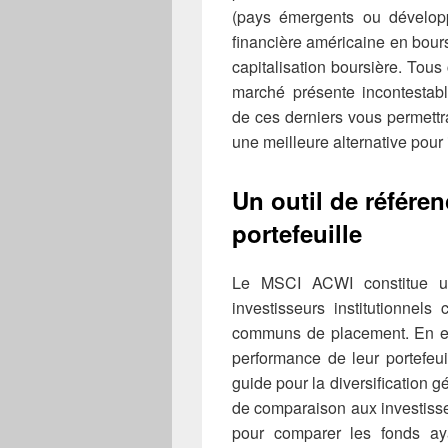
(pays émergents ou développé
financière américaine en bours
capitalisation boursière. Tous
marché présente incontestab
de ces derniers vous permett
une meilleure alternative pour
Un outil de référen
portefeuille
Le MSCI ACWI constitue u
investisseurs institutionnel
communs de placement. En effe
performance de leur portefeu
guide pour la diversification gé
de comparaison aux investisseu
pour comparer les fonds ay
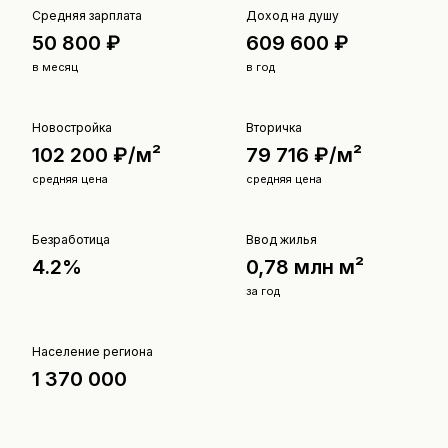
Средняя зарплата
Доход на душу
50 800 ₽
609 600 ₽
в месяц
в год
Новостройка
Вторичка
102 200 ₽/м²
79 716 ₽/м²
средняя цена
средняя цена
Безработица
Ввод жилья
4.2%
0,78 млн м²
за год
Население региона
1 370 000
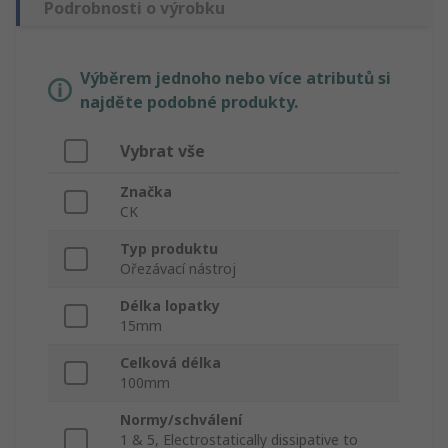
Podrobnosti o výrobku
Výběrem jednoho nebo více atributů si
najděte podobné produkty.
Vybrat vše
Značka
CK
Typ produktu
Ořezávací nástroj
Délka lopatky
15mm
Celková délka
100mm
Normy/schválení
1 & 5, Electrostatically dissipative to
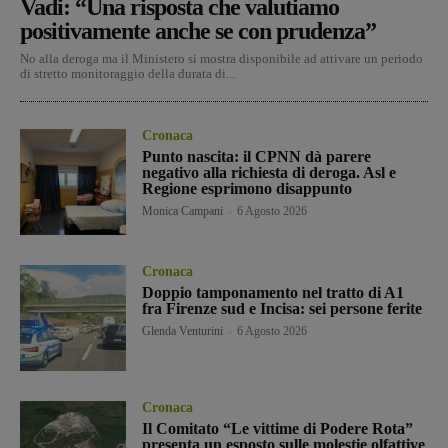
Vadi: “Una risposta che valutiamo
positivamente anche se con prudenza”
No alla deroga ma il Ministero si mostra disponibile ad attivare un periodo
di stretto monitoraggio della durata di...
Cronaca
Punto nascita: il CPNN dà parere
negativo alla richiesta di deroga. Asl e
Regione esprimono disappunto
Monica Campani
-
6 Agosto 2026
Cronaca
Doppio tamponamento nel tratto di A1
fra Firenze sud e Incisa: sei persone ferite
Glenda Venturini
-
6 Agosto 2026
Cronaca
Il Comitato “Le vittime di Podere Rota”
presenta un esposto sulle molestie olfattive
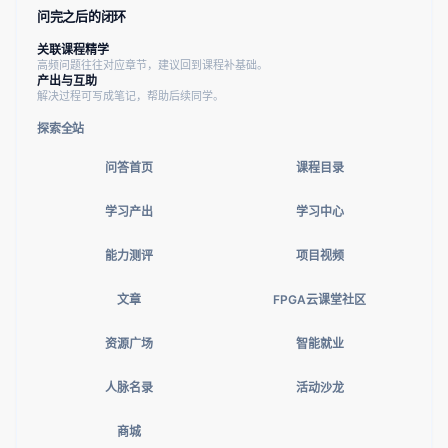
问完之后的闭环
关联课程精学
高频问题往往对应章节，建议回到课程补基础。
产出与互助
解决过程可写成笔记，帮助后续同学。
探索全站
问答首页
课程目录
学习产出
学习中心
能力测评
项目视频
文章
FPGA云课堂社区
资源广场
智能就业
人脉名录
活动沙龙
商城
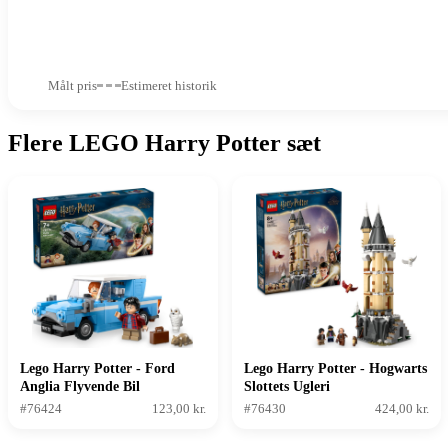
Målt pris
Estimeret historik
Flere LEGO Harry Potter sæt
Lego Harry Potter - Ford
Lego Harry Potter - Hogwarts
Anglia Flyvende Bil
Slottets Ugleri
#76424
123,00 kr.
#76430
424,00 kr.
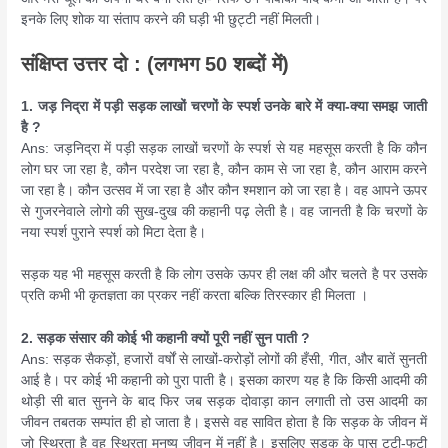
इनके लिए शोक या संताप करने की घड़ी भी छुट्टी नहीं मिलती।
संक्षिप्त उत्तर दो : (लगभग 50 शब्दों में)
1. जड़ निद्रा में पड़ी सड़क लाखों चरणों के स्पर्श उनके बारे में क्या-क्या समझ जाती
है ?
Ans: जड़निद्रा में पड़ी सड़क लाखों चरणों के स्पर्श से यह महसूस करती है कि कौन
लोग घर जा रहा है, कौन परदेश जा रहा है, कौन काम से जा रहा है, कौन आराम करने
जा रहा है। कौन उत्सव में जा रहा है और कौन श्मशान को जा रहा है। वह आपने ऊपर
से गुजरनेवाले लोगो की सुख-दुख की कहानी पढ़ लेती है। वह जानती है कि चरणों के
नया स्पर्श पुराने स्पर्श को मिटा देता है।
सड़क यह भी महसूस करती है कि लोग उसके ऊपर ही लक्ष की और चलते है पर उसके
प्रति कभी भी कृतज्ञता का प्रकर नहीं करता बल्कि तिरस्कार ही मिलता ।
2. सड़क संसार की कोई भी कहानी क्यों पूरी नहीं सुन पाती ?
Ans: सड़क सैकड़ों, हजारों वर्षों से लाखों-करोड़ों लोगों की हँसी, गीत, और बातें सुनती
आई है। पर कोई भी कहानी को पुरा पाती है। इसका कारण यह है कि किसी आदमी की
थोड़ी सी बात सुनने के बाद फिर जब सड़क दोवाड़ा कान लगाती तो उस आदमी का
जीवन तबतक सम्पांत ही हो जाता है। इससे वह सावित होता है कि सड़क के जीवन में
जो स्थिरता है वह स्थिरता मनुष्य जीवन में नहीं है। इसलिए सड़क के पास टूटी-फूटी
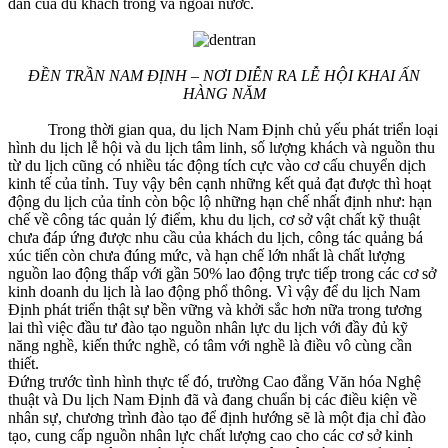
dẫn của du khách trong và ngoài nước.
ĐỀN TRẦN NAM ĐỊNH – NƠI DIỄN RA LỄ HỘI KHAI ẤN
HÀNG NĂM
Trong thời gian qua, du lịch Nam Định chủ yếu phát triển loại
hình du lịch lễ hội và du lịch tâm linh, số lượng khách và nguồn thu
từ du lịch cũng có nhiều tác động tích cực vào cơ cấu chuyển dịch
kinh tế của tỉnh. Tuy vậy bên cạnh những kết quả đạt được thì hoạt
động du lịch của tỉnh còn bộc lộ những hạn chế nhất định như: hạn
chế về công tác quản lý điểm, khu du lịch, cơ sở vật chất kỹ thuật
chưa đáp ứng được nhu cầu của khách du lịch, công tác quảng bá
xúc tiến còn chưa đúng mức, và hạn chế lớn nhất là chất lượng
nguồn lao động thấp với gần 50% lao động trực tiếp trong các cơ sở
kinh doanh du lịch là lao động phổ thông. Vì vậy để du lịch Nam
Định phát triển thật sự bền vững và khởi sắc hơn nữa trong tương
lai thì việc đầu tư đào tạo nguồn nhân lực du lịch với đầy đủ kỹ
năng nghề, kiến thức nghề, có tâm với nghề là điều vô cùng cần
thiết.
Đứng trước tình hình thực tế đó, trường Cao đẳng Văn hóa Nghệ
thuật và Du lịch Nam Định đã và đang chuẩn bị các điều kiện về
nhân sự, chương trình đào tạo để định hướng sẽ là một địa chỉ đào
tạo, cung cấp nguồn nhân lực chất lượng cao cho các cơ sở kinh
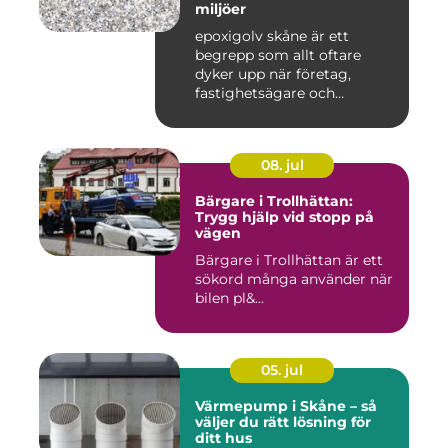
miljöer
epoxigolv skåne är ett
begrepp som allt oftare
dyker upp när företag,
fastighetsägare och
privatpers...
08. jul
Bärgare i Trollhättan:
Trygg hjälp vid stopp på
vägen
Bärgare i Trollhättan är ett
sökord många använder när
bilen pl&...
05. jul
Värmepump i Skåne – så
väljer du rätt lösning för
ditt hus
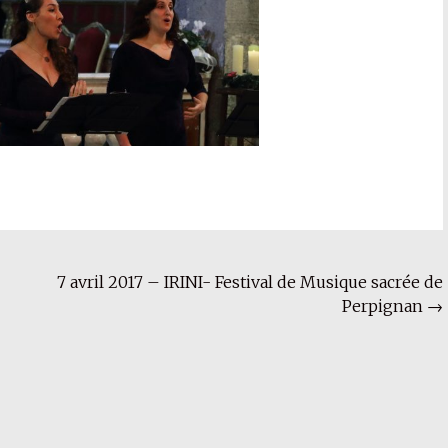
7 avril 2017 – IRINI- Festival de Musique sacrée de
Perpignan
→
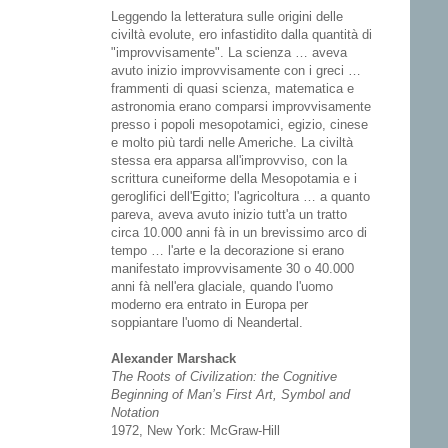
Leggendo la letteratura sulle origini delle
civiltà evolute, ero infastidito dalla quantità di
"improvvisamente". La scienza … aveva
avuto inizio improvvisamente con i greci …
frammenti di quasi scienza, matematica e
astronomia erano comparsi improvvisamente
presso i popoli mesopotamici, egizio, cinese
e molto più tardi nelle Americhe. La civiltà
stessa era apparsa all'improvviso, con la
scrittura cuneiforme della Mesopotamia e i
geroglifici dell'Egitto; l'agricoltura … a quanto
pareva, aveva avuto inizio tutt'a un tratto
circa 10.000 anni fà in un brevissimo arco di
tempo … l'arte e la decorazione si erano
manifestato improvvisamente 30 o 40.000
anni fà nell'era glaciale, quando l'uomo
moderno era entrato in Europa per
soppiantare l'uomo di Neandertal.
Alexander Marshack
The Roots of Civilization: the Cognitive
Beginning of Man’s First Art, Symbol and
Notation
1972, New York: McGraw-Hill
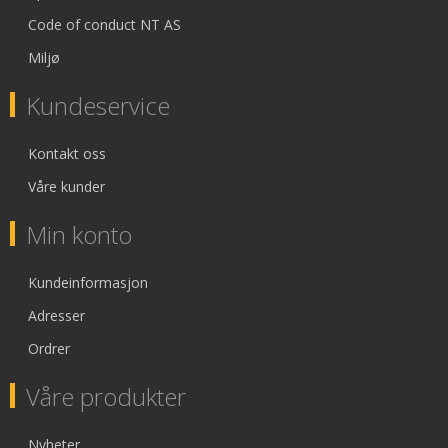
Code of conduct NT AS
Miljø
Kundeservice
Kontakt oss
Våre kunder
Min konto
Kundeinformasjon
Adresser
Ordrer
Våre produkter
Nyheter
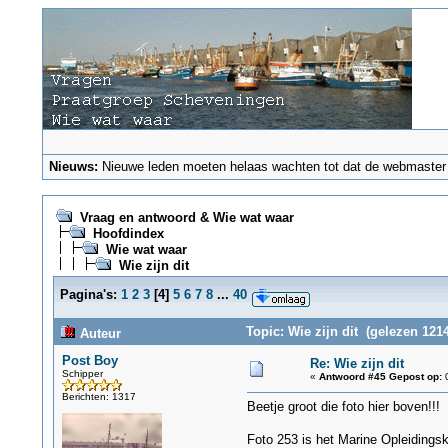
Nieuws:
Nieuwe leden moeten helaas wachten tot dat de webmaster ze
Vraag en antwoord & Wie wat waar
Hoofdindex
Wie wat waar
Wie zijn dit
Pagina's:
1
2
3
[
4
]
5
6
7
8
...
40
Topic: Wie zijn dit (gelezen 121
Auteur
Post Boy
Re: Wie zijn dit
Schipper
«
Antwoord #45 Gepost op:
0
Berichten: 1317
Beetje groot die foto hier boven!!!
Foto 253 is het Marine Opleiding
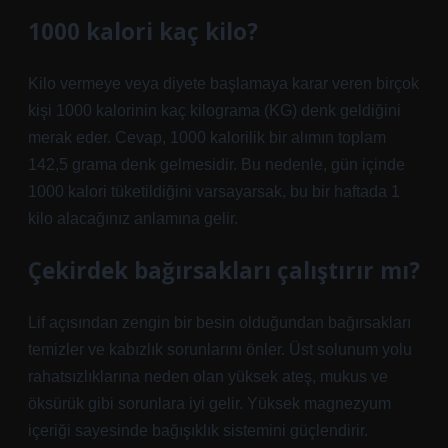
1000 kalori kaç kilo?
Kilo vermeye veya diyete başlamaya karar veren birçok
kişi 1000 kalorinin kaç kilograma (KG) denk geldiğini
merak eder. Cevap, 1000 kalorilik bir alımın toplam
142,5 grama denk gelmesidir. Bu nedenle, gün içinde
1000 kalori tüketildiğini varsayarsak, bu bir haftada 1
kilo alacağınız anlamına gelir.
Çekirdek bağırsakları çalıştırır mı?
Lif açısından zengin bir besin olduğundan bağırsakları
temizler ve kabızlık sorunlarını önler. Üst solunum yolu
rahatsızlıklarına neden olan yüksek ateş, mukus ve
öksürük gibi sorunlara iyi gelir. Yüksek magnezyum
içeriği sayesinde bağışıklık sistemini güçlendirir.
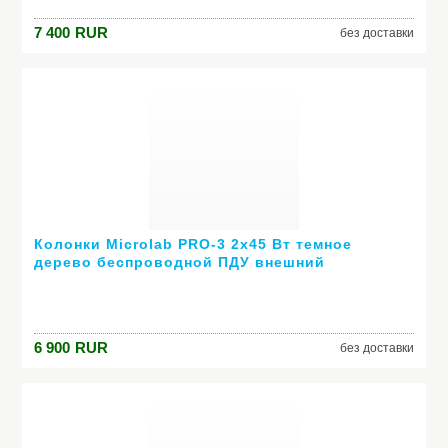
7 400
RUR
без доставки
Колонки Microlab PRO-3 2х45 Вт темное
дерево беспроводной ПДУ внешний
усилитель
6 900
RUR
без доставки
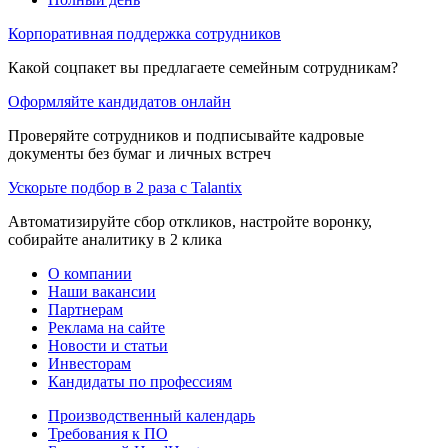
Корпоративная поддержка сотрудников
Какой соцпакет вы предлагаете семейным сотрудникам?
Оформляйте кандидатов онлайн
Проверяйте сотрудников и подписывайте кадровые
документы без бумаг и личных встреч
Ускорьте подбор в 2 раза с Talantix
Автоматизируйте сбор откликов, настройте воронку,
собирайте аналитику в 2 клика
О компании
Наши вакансии
Партнерам
Реклама на сайте
Новости и статьи
Инвесторам
Кандидаты по профессиям
Производственный календарь
Требования к ПО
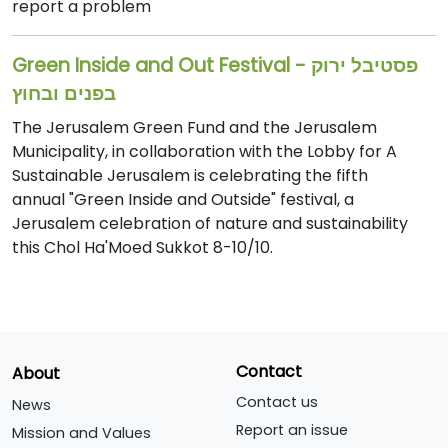
report a problem
Green Inside and Out Festival - פסטיבל ירוק
בפנים ובחוץ
The Jerusalem Green Fund and the Jerusalem
Municipality, in collaboration with the Lobby for A
Sustainable Jerusalem is celebrating the fifth
annual "Green Inside and Outside" festival, a
Jerusalem celebration of nature and sustainability
this Chol Ha'Moed Sukkot 8-10/10.
Contact
About
Contact us
News
Report an issue
Mission and Values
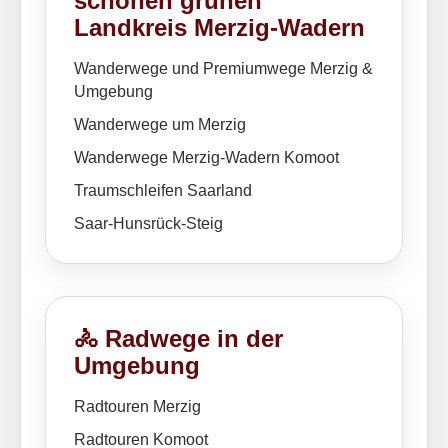
schönen grünen
Landkreis Merzig-Wadern
Wanderwege und Premiumwege Merzig &
Umgebung
Wanderwege um Merzig
Wanderwege Merzig-Wadern Komoot
Traumschleifen Saarland
Saar-Hunsrück-Steig
🚴 Radwege in der
Umgebung
Radtouren Merzig
Radtouren Komoot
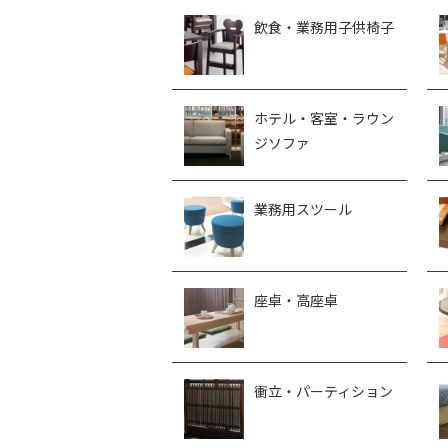
飲食・業務用子供椅子
ホテル・客室・ラウン
ジソファ
業務用スツール
座卓・高座卓
衝立・パーティション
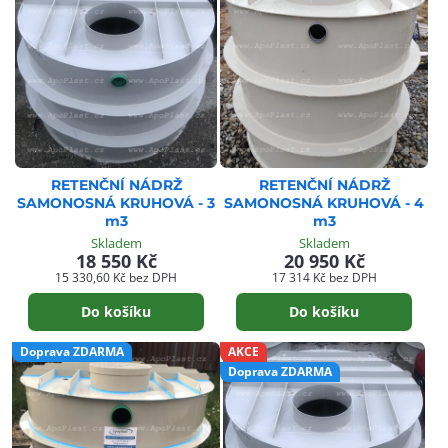
RETENČNÍ NÁDRŽ
RETENČNÍ NÁDRŽ
SAMONOSNÁ KRUHOVÁ - 3
SAMONOSNÁ KRUHOVÁ - 4
m3
m3
Skladem
Skladem
18 550 Kč
20 950 Kč
15 330,60 Kč
bez DPH
17 314 Kč
bez DPH
Do košíku
Do košíku
Doprava ZDARMA
AKCE
Doprava ZDARMA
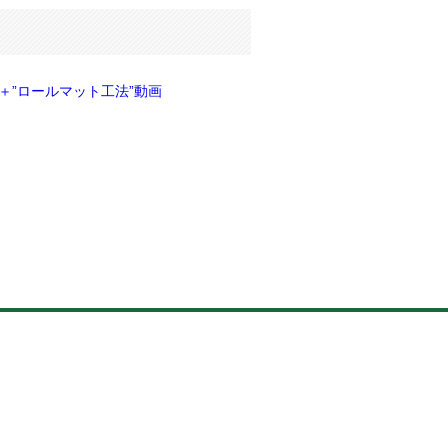
＋”ロールマット工法”動画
********
Sélectionnez et recopiez toutes les lignes ci-dessus qui contiennent le mot « nhất ». La casse compte.

Votre réponse:
động du lịch của tỉnh còn bộc lộ những hạn chế nhất định như: hạn
xúc tiến còn chưa đúng mức, và hạn chế lớn nhất là chất lượng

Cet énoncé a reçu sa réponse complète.